Fonts that Russ is building

My most recent font

A few years ago I was browsing Etsy and happened upon some nice lettering on what looks like handmade sign. The style really caught my eye, and I thought it might make a good all-caps font. It’s interesting how the letters on the first row are very uniform, while the second row lacks the same precision, especially in the “G”, the “S”, and the “R”. Turning it into a full alphabet would be fun.

The first thing I did was increase the contrast to make the edges of the letters easier to distinguish:

Then I started making the building blocks, and using those blocks to construct the letters that followed:

It started to get fun when the letters got more complex. I used my building blocks as sources of truth, and some visual rules began to form for this font.
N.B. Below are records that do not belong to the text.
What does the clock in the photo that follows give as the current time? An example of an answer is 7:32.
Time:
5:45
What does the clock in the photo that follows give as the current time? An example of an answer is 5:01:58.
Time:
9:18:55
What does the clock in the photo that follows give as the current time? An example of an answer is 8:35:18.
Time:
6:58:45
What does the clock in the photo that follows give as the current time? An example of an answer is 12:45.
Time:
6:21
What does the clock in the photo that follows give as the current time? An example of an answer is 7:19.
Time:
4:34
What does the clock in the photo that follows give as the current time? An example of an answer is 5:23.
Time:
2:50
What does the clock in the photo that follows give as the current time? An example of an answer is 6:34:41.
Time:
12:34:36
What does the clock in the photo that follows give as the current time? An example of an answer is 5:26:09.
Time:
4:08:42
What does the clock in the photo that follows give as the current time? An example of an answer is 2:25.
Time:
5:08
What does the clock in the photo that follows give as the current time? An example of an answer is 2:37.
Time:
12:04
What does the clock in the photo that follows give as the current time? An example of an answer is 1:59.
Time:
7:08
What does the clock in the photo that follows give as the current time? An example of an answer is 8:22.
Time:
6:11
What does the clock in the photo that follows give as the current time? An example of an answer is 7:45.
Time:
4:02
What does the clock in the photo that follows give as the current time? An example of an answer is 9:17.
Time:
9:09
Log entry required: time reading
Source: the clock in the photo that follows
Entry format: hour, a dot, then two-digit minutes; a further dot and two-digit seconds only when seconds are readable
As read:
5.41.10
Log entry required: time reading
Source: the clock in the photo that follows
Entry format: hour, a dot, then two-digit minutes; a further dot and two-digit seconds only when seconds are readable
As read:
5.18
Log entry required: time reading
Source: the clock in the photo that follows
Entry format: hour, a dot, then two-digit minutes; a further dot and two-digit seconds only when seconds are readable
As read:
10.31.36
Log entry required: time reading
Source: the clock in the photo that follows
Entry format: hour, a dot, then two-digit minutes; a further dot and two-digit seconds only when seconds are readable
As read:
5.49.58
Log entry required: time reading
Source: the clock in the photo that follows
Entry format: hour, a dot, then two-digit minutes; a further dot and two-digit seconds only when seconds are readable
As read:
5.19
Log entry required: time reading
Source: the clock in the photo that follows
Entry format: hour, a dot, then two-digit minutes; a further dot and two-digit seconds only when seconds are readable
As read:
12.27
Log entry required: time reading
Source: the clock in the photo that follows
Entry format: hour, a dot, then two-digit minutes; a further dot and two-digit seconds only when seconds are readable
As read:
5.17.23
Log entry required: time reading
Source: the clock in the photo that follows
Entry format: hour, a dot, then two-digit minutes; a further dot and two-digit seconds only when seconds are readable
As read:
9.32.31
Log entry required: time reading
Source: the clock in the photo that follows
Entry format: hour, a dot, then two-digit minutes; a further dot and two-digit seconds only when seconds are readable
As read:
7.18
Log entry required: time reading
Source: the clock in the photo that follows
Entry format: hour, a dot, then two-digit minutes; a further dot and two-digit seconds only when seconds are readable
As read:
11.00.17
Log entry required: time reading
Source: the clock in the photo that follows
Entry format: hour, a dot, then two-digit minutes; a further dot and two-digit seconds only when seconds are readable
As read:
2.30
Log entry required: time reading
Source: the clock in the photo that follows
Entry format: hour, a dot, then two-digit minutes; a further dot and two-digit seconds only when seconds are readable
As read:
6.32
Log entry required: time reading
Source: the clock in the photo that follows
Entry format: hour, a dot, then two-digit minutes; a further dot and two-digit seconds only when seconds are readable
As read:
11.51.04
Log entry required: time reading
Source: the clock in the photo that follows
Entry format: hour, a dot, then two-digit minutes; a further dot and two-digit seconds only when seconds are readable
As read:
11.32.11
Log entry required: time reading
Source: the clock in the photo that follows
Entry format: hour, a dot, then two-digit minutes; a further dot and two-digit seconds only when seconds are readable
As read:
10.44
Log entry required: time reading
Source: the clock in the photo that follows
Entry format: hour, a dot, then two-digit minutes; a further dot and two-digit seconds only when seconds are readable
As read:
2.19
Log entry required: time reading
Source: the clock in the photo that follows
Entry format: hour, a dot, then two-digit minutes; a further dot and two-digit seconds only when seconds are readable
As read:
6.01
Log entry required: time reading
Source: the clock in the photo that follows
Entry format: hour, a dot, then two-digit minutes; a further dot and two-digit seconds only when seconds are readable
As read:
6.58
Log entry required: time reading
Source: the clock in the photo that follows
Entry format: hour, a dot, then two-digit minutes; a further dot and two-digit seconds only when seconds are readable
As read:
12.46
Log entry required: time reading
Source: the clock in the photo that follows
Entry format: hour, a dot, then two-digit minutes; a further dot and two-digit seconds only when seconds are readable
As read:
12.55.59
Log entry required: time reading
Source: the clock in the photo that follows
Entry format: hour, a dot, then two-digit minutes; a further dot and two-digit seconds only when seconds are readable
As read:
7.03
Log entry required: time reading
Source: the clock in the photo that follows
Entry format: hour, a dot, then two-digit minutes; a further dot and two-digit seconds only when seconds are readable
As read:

The letters I completed first became the foundation for those that followed. I tended to tackle the easiest ones first. Looking at the lower row, I probably made the B by starting with F, and the L by borrowing from the I and the F. I’m not sure I had a system. I was just doing what seemed interesting.

I arranged these letters and liked what I saw. I wanted to make sure I was doing something worthwhile before moving forward.

Then I moved everything from Illustrator to Glyphs. I put all the letters on a shared baseline, and then copy them in batches. For example, I will copy ABCDE, and paste those 5 characters into each glyph space very quickly. I delete the ones that don’t belong, which leaves the glyph populated with the letter I want to keep. Doing it that way, I don’t have to mess with a grid structure, and I still maintain a uniform baseline and size consistency between all the glyphs. I don’t worry about the sidebearings when I’m pasting things in. That will take care of itself later on.

Once the uppercase letters are all in place, I can start testing. I add some punctuation to make things a little easier.